#### JOB ITEM
Among the lines below, how many have the string "recuerdo" in them? Only the number is wanted.

========

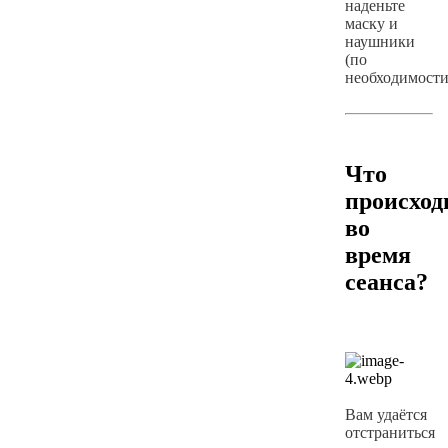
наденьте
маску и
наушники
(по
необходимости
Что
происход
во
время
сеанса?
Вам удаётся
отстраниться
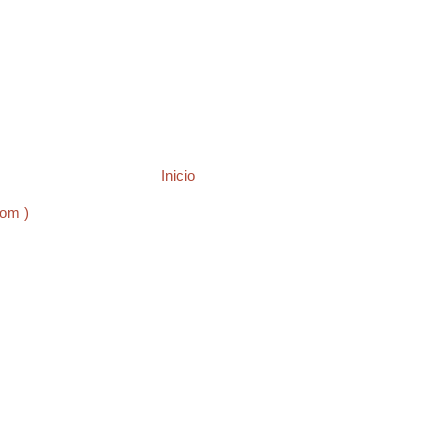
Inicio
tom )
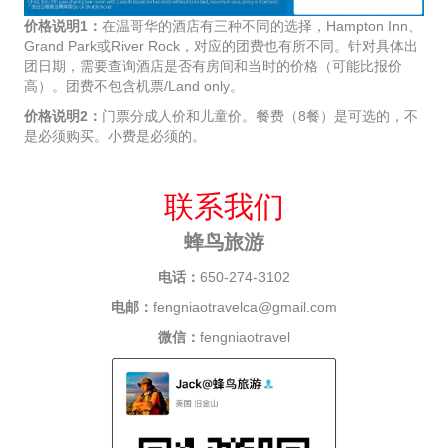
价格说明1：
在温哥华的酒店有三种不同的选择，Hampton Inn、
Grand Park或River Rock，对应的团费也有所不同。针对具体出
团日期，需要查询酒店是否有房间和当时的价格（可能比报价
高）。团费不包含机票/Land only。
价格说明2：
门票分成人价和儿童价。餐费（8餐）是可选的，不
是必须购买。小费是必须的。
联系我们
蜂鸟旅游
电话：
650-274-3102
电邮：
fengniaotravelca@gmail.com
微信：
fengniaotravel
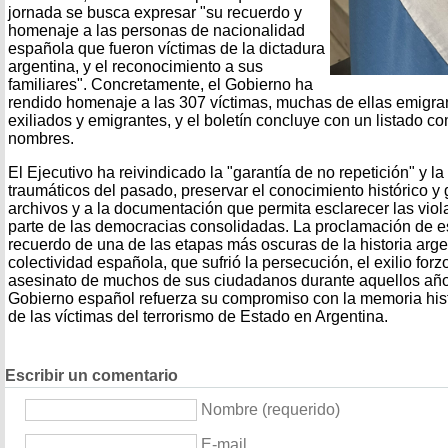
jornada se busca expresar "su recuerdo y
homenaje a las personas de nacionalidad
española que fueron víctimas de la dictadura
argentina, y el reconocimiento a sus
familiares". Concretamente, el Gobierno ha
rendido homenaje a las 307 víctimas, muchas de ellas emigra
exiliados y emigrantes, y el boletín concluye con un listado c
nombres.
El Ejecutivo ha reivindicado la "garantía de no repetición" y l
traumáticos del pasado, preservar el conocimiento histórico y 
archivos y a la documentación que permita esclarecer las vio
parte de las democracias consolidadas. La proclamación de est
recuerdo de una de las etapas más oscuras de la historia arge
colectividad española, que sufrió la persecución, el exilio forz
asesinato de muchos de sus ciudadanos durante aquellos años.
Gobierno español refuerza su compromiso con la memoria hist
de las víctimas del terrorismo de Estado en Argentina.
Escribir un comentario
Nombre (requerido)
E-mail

========

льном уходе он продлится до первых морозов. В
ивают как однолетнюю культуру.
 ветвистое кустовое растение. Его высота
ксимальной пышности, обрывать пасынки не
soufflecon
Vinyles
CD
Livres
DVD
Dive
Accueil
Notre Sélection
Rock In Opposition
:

========

#### WORKED SOLUTION
2